__Work to complete__
Examine the records below and count how many lines contain the string "will". Give only the number.

Dataset entries
━━━━━━━━━━

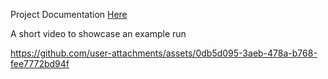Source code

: Project Documentation [Here](Deliverables/Documentation.pdf)

A short video to showcase an example run

https://github.com/user-attachments/assets/0db5d095-3aeb-478a-b768-fee7772bd94f

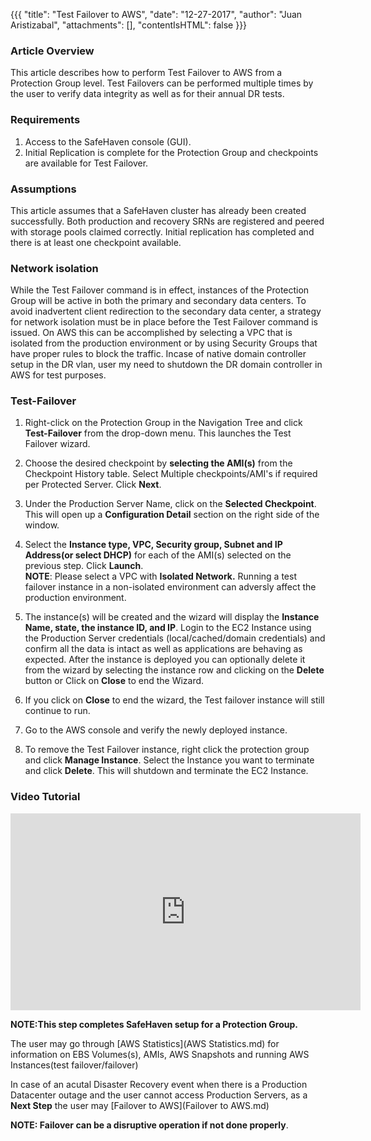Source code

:{{{
  "title": "Test Failover to AWS",
  "date": "12-27-2017",
  "author": "Juan Aristizabal",
  "attachments": [],
  "contentIsHTML": false
}}}

### Article Overview
This article describes how to perform Test Failover to AWS from a Protection Group level. Test Failovers can be performed multiple times by the user to verify data integrity as well as for their annual DR tests.


### Requirements
1. Access to the SafeHaven console (GUI).
2. Initial Replication is complete for the Protection Group and checkpoints are available for Test Failover.

### Assumptions
This article assumes that a SafeHaven cluster has already been created successfully. Both production and recovery SRNs are registered and peered with storage pools claimed correctly. Initial replication has completed and there is at least one checkpoint available.

### Network isolation
While the Test Failover command is in effect, instances of the Protection Group will be active in both the primary and secondary data centers. To avoid inadvertent client redirection to the secondary data center, a strategy for network isolation must be in place before the Test Failover command is issued. On AWS this can be accomplished by selecting a VPC that is isolated from the production environment or by using Security Groups that have proper rules to block the traffic. Incase of native domain controller setup in the DR vlan, user my  need to shutdown the DR domain controller in AWS for test purposes.

### Test-Failover

1. Right-click on the Protection Group in the Navigation Tree and click **Test-Failover** from the drop-down menu. This launches the Test Failover wizard.

2. Choose the desired checkpoint by **selecting the AMI(s)** from the Checkpoint History table. Select Multiple checkpoints/AMI's if required per Protected Server. Click **Next**.

3. Under the Production Server Name, click on the **Selected Checkpoint**. This will open up a **Configuration Detail** section on the right side of the window.

4. Select the **Instance type, VPC, Security group, Subnet and IP Address(or select DHCP)** for each of the AMI(s) selected on the previous step. Click **Launch**.  
**NOTE**: Please select a VPC with **Isolated Network.** Running a test failover instance in a non-isolated environment can adversly affect the production environment.

5. The instance(s) will be created and the wizard will display the **Instance Name, state, the instance ID, and IP**. Login to the EC2 Instance using the Production Server credentials (local/cached/domain credentials) and confirm all the data is intact as well as applications are behaving as expected. After the instance is deployed you can optionally delete it from the wizard by selecting the instance row and clicking on the **Delete** button or Click on **Close** to end the Wizard.

6. If you click on **Close** to end the wizard, the Test failover instance will still continue to run.

7. Go to the AWS console and verify the newly deployed instance.

8. To remove the Test Failover instance, right click the protection group and click **Manage Instance**. Select the Instance you want to terminate and click **Delete**. This will shutdown and terminate the EC2 Instance.

### Video Tutorial
<p>
<iframe width="560" height="315" src="https://www.youtube.com/embed/rrBvCAI4HM4" frameborder="0" gesture="media" allow="encrypted-media" allowfullscreen></iframe>
</p>

**NOTE:This step completes SafeHaven setup for a Protection Group.**

The user may go through [AWS Statistics](AWS Statistics.md) for information on EBS Volumes(s), AMIs, AWS Snapshots and running AWS Instances(test failover/failover)

In case of an acutal Disaster Recovery event when there is a Production Datacenter outage and the user cannot access Production Servers, as a **Next Step** the user may [Failover to AWS](Failover to AWS.md)  

**NOTE: Failover can be a disruptive operation if not done properly**.

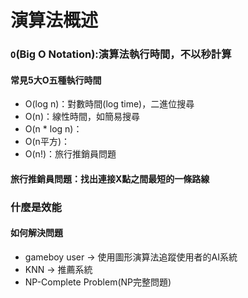 演算法概述
===
### `O`(Big O Notation):演算法執行時間，不以秒計算
#### 常見5大O五種執行時間
- O(log n)：對數時間(log time)，二進位搜尋
- O(n)：線性時間，如簡易搜尋
- O(n * log n)：
- O(n平方)：
- O(n!)：旅行推銷員問題
#### 旅行推銷員問題：找出連接X點之間最短的一條路線
### 什麼是效能
#### 如何解決問題
- gameboy user → 使用圖形演算法追蹤使用者的AI系統
- KNN → 推薦系統
- NP-Complete Problem(NP完整問題)

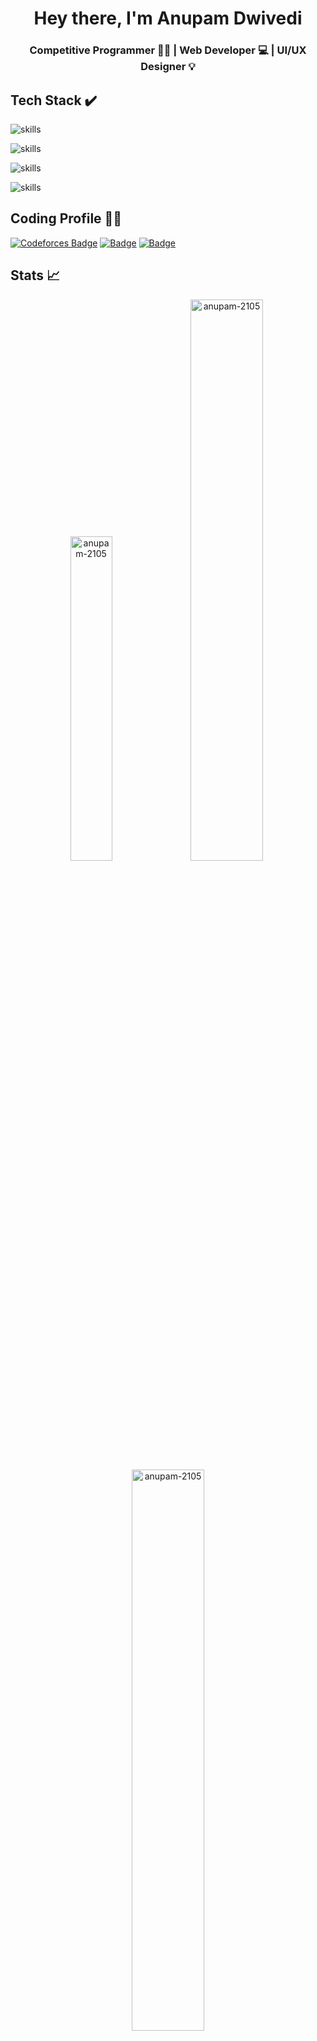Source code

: <h1 align="center">Hey there, I'm Anupam Dwivedi</h1>
<h3 align="center">Competitive Programmer 👨‍💻 | Web Developer 💻 | UI/UX Designer 💡</h3>

## Tech Stack ✔️

![skills](https://skillicons.dev/icons?i=c,cpp,js)

![skills](https://skillicons.dev/icons?i=react,html,css,bootstrap)

![skills](https://skillicons.dev/icons?i=nodejs,express,mongodb,mysql)

![skills](https://skillicons.dev/icons?i=figma,ps,ae)


## Coding Profile 👨‍💻

[![Codeforces Badge](https://codeforces-readme-stats.vercel.app/api/badge?username=anupam_2105)](https://codeforces.com/profile/Anupam_2105)
[![Badge](https://cp-logo.vercel.app/codechef/anupam_21?logo=true)](https://www.codechef.com/users/anupam_21)
[![Badge](https://cp-logo.vercel.app/leetcode/anupam_2105?logo=true)](https://leetcode.com/anupam_2105/)


## Stats 📈
<p align="center"> <img width="36.5%" src="https://github-readme-stats.vercel.app/api/top-langs?username=anupam-2105&show_icons=true&theme=great-gatsby&title_color=ffffff&text_color=ffffff&locale=en&layout=compact&hide_border=true" alt="anupam-2105" />
<img width="48%" src="https://github-readme-stats.vercel.app/api?username=anupam-2105&show_icons=true&theme=vision-friendly-dark&hide_border=true&locale=en&hide_border=true" alt="anupam-2105" />
<img width="48%" src="https://github-readme-streak-stats.herokuapp.com/?user=anupam-2105&theme=highcontrast&hide_border=true" alt="anupam-2105" /> </p>


## Lets Connect 🤝

[![skills](https://skillicons.dev/icons?i=linkedin)](https://www.linkedin.com/in/anupam--dwivedi)
[![skills](https://skillicons.dev/icons?i=github)](https://github.com/anupam-2105)
[![skills](https://skillicons.dev/icons?i=instagram)](https://www.instagram.com/anupam__2270/)
[![skills](https://skillicons.dev/icons?i=twitter)](https://twitter.com/Anupam_2105)
[![skills](https://skillicons.dev/icons?i=discord)](http://discordapp.com/users/anupam_2105)
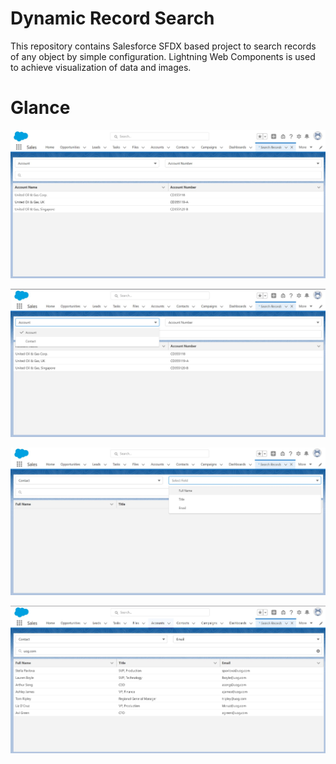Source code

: # Dynamic Record Search

This repository contains Salesforce SFDX based project to search records of any object by simple configuration. Lightning Web Components is used to achieve visualization of data and images.

# Glance

![](Documents/DynamicRecordSearch1.jpg)

![](Documents/DynamicRecordSearch2.jpg)

![](Documents/DynamicRecordSearch3.jpg)

![](Documents/DynamicRecordSearch4.jpg)
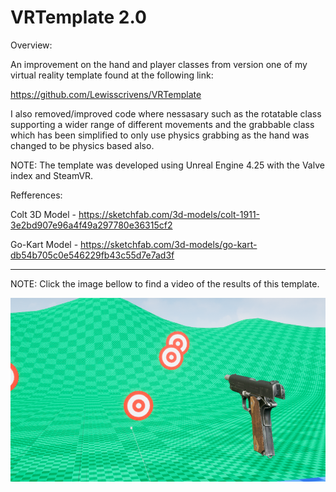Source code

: # VRTemplate 2.0

Overview:

An improvement on the hand and player classes from version one of my virtual reality template found at the following link:

https://github.com/Lewisscrivens/VRTemplate

I also removed/improved code where nessasary such as the rotatable class supporting a wider range of different movements and the grabbable class 
which has been simplified to only use physics grabbing as the hand was changed to be physics based also.

NOTE: The template was developed using Unreal Engine 4.25 with the Valve index and SteamVR.

Refferences:

Colt 3D Model - https://sketchfab.com/3d-models/colt-1911-3e2bd907e96a4f49a297780e36315cf2

Go-Kart Model - https://sketchfab.com/3d-models/go-kart-db54b705c0e546229fb43c55d7e7ad3f

----------------------------------------------------------------------------------

NOTE: Click the image bellow to find a video of the results of this template.

[![logo](Images/WEAPONEXAMPLE.png)](https://youtu.be/-dicC_l63ew)
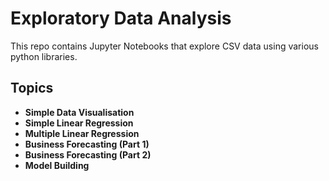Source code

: # Exploratory Data Analysis

This repo contains Jupyter Notebooks that explore CSV data using various python libraries.

## Topics
- **Simple Data Visualisation**
- **Simple Linear Regression**
- **Multiple Linear Regression**
- **Business Forecasting (Part 1)**
- **Business Forecasting (Part 2)**
- **Model Building**
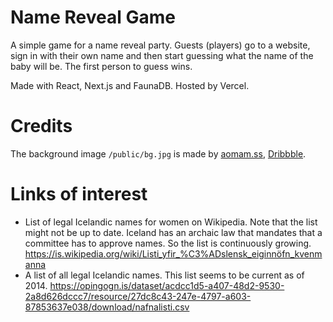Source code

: # Name Reveal Game
A simple game for a name reveal party. Guests (players) go to a website, sign in with their own name and then start guessing what the name of the baby will be. The first person to guess wins.

Made with React, Next.js and FaunaDB. Hosted by Vercel.

# Credits
The background image `/public/bg.jpg` is made by [aomam.ss](https://www.freepik.com/premium-vector/cute-lion-seamless-background-repeating-pattern-wallpaper-background-cute-seamless-pattern-background_10065001.htm), [Dribbble](https://dribbble.com/aomam).

# Links of interest
+ List of legal Icelandic names for women on Wikipedia. Note that the list might not be up to date. Iceland has an archaic law that mandates that a committee has to approve names. So the list is continuously growing. https://is.wikipedia.org/wiki/Listi_yfir_%C3%ADslensk_eiginnöfn_kvenmanna
+ A list of all legal Icelandic names. This list seems to be current as of 2014. https://opingogn.is/dataset/acdcc1d5-a407-48d2-9530-2a8d626dccc7/resource/27dc8c43-247e-4797-a603-87853637e038/download/nafnalisti.csv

━━━━━━━━━━

__Expected answer__
6